There was a strong and dynamic Swedish group in Winnipeg until World War II.  Since almost everyone travelling to the Canadian prairies had to pass through Winnipeg, it became a center of immigrant activity. Much of the population was transient. Many Norwegians and Danes also lived in Winnipeg, but the Swedes dominated with their churches, businesses, hotels, boarding houses, and cafés.[10] In 1911, more than 1,400 people of Swedish birth were on record as living in the city. After World War I, the number of Swedes in Winnipeg declined.[11]

Image credits:
Map Red River of the North. Created by Carl Musser, based on USGS and Digital Chart of the World. Licenced under Wikimedia Commons,  The Creative Commons Attribution Share Alike 2.5 generic licence. Wikimedia (2023) Available at: https://upload.wikimedia.org/wikipedia/commons/6/66/Redrivernorthmap.png (accessed 06 June 2023).

[1] Elwyn B. Robinson, History of North Dakota, Lincoln, Nebraska, 1966. p. 62-72.
[2] Paul Knaplund, “Norwegians in the Selkirk Settlement 1815-1870”, NAHA, volume VI, 1931.
[3] Rhoda B. Gilman, Carolyn Gilman and Deborah M. Stultz, The Red River Trails, Oxcart Routes Between St. Paul and the Selkirk Settlement, 1820-1870, St. Paul, Minnesota 1979; Harry Baker Brehaut, P. Eng, “The Red River Cart and Trails: The Fur Trade”, MHS Transactions, Series 3, Number 28, 1971-72 season; William G. Fonseca, ”On the St. Paul Trail in the Sixties”, MHS Transactions, Series 1, No. 56, Read 25 January 1900; Hartwell Bowsfield, “The United States and Red River Settlement”, MHS Transactions, Series 3, Number 23, 1966-67 season.
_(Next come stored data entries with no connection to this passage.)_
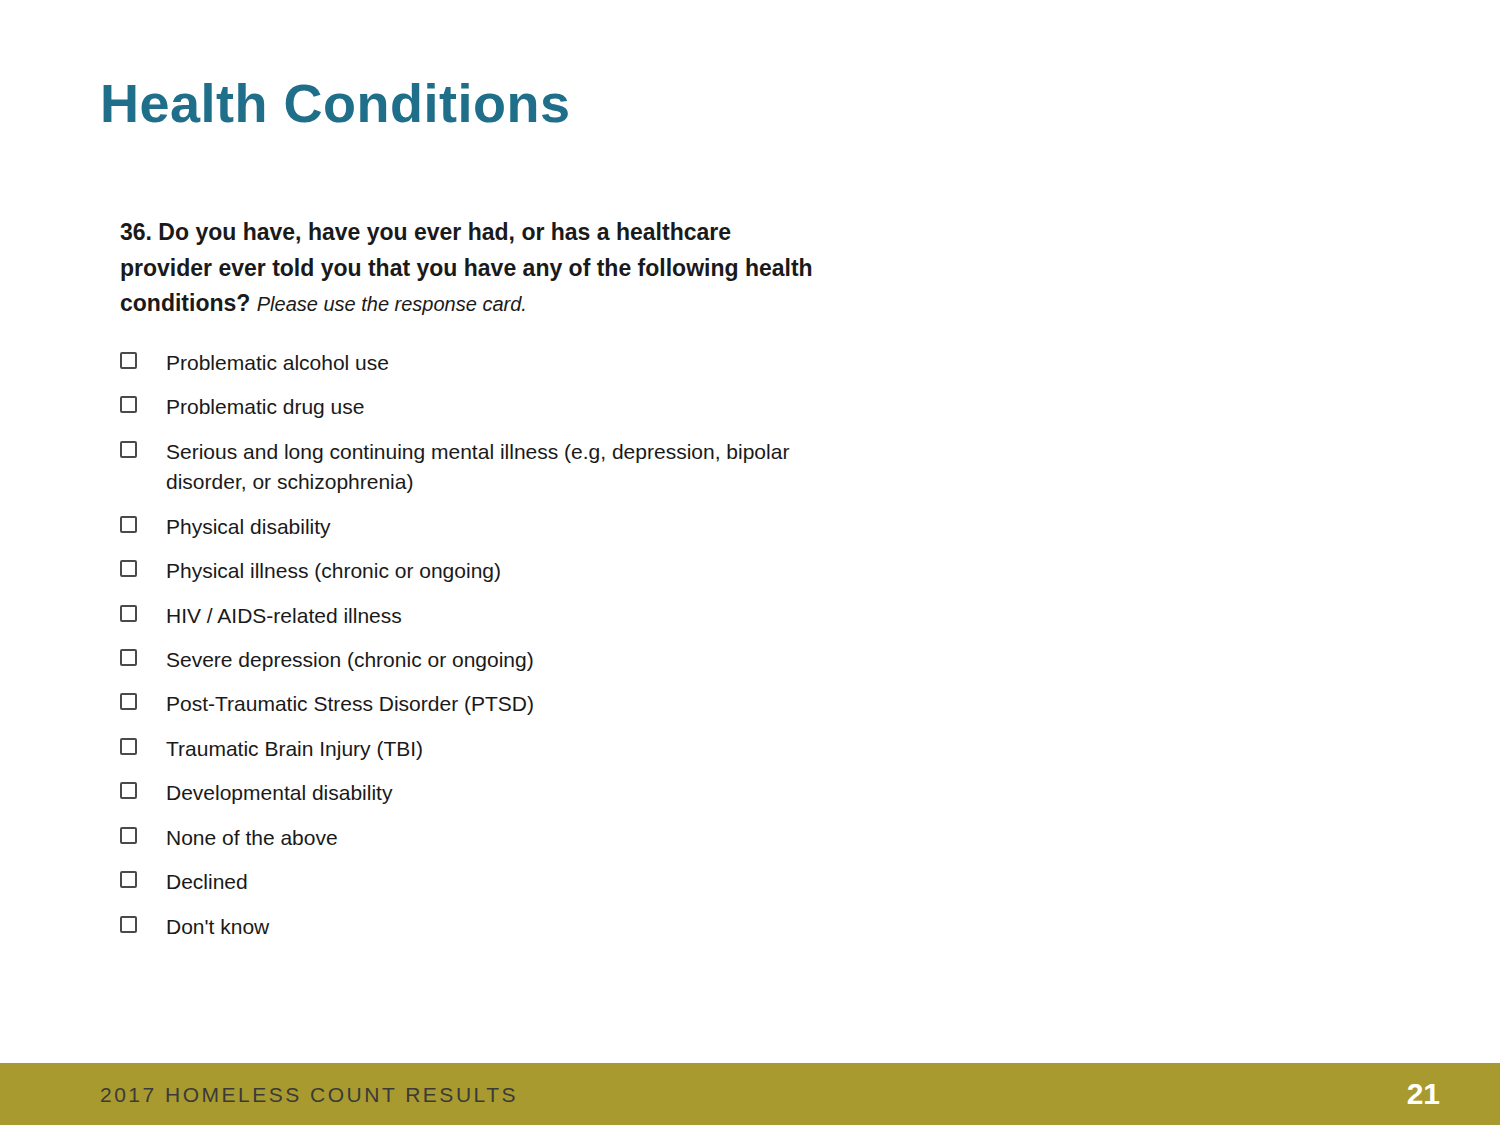Health Conditions
36. Do you have, have you ever had, or has a healthcare provider ever told you that you have any of the following health conditions? Please use the response card.
Problematic alcohol use
Problematic drug use
Serious and long continuing mental illness (e.g, depression, bipolar disorder, or schizophrenia)
Physical disability
Physical illness (chronic or ongoing)
HIV / AIDS-related illness
Severe depression (chronic or ongoing)
Post-Traumatic Stress Disorder (PTSD)
Traumatic Brain Injury (TBI)
Developmental disability
None of the above
Declined
Don't know
2017 HOMELESS COUNT RESULTS
21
[4] Elwyn B. Robinson, History of North Dakota, Lincoln, Nebraska, 1966. p. 78.
[5] Molly McFadden, “Steamboating on the Red”, MHS Transactions, Series 3, 1950-51 season; Elwyn B. Robinson, History of North Dakota, Lincoln, Nebraska, 1966. p. 114-116; Alan F. J. Artibise, Winnipeg: A Social History of Urban Growth, 1874-1914, Montreal 1975, p. 78f.
[6] Elwyn B. Robinson, History of North Dakota, pp.120-122.
[7] Alan F. J. Artibise, Winnipeg: A Social History of Urban Growth, 1874-1914, p. 25.
[8] Alan F. J. Artibise, Winnipeg: A Social History of Urban Growth, 1874-1914, p. 68.
[9] Alan F. J. Artibise, Winnipeg: A Social History of Urban Growth, 1874-1914, p. 139.
[10] Lars Ljungmark, “Swedes in Winnipeg up to the 1940’s: Inter-Ethnic Relations,” in Dag Blanck and Harald Runblom, eds., Swedish Life in American Cities, Uppsala: Centre for Multiethnic Research, 1991; Lars Ljungmark, Svenskarna i Winnipeg. Porten til prærien 1872-1940, Växjø 1994.
[11] Lars Ljungmark, “Swedes in Winnipeg up to the 1940’s: Inter-Ethnic Relations,” in Dag Blanck and Harald Runblom, eds., Swedish Life in American Cities; Lars Ljungmark, Svenskarna i Winnipeg. Porten til prærien 1872-1940, Växjø 1994.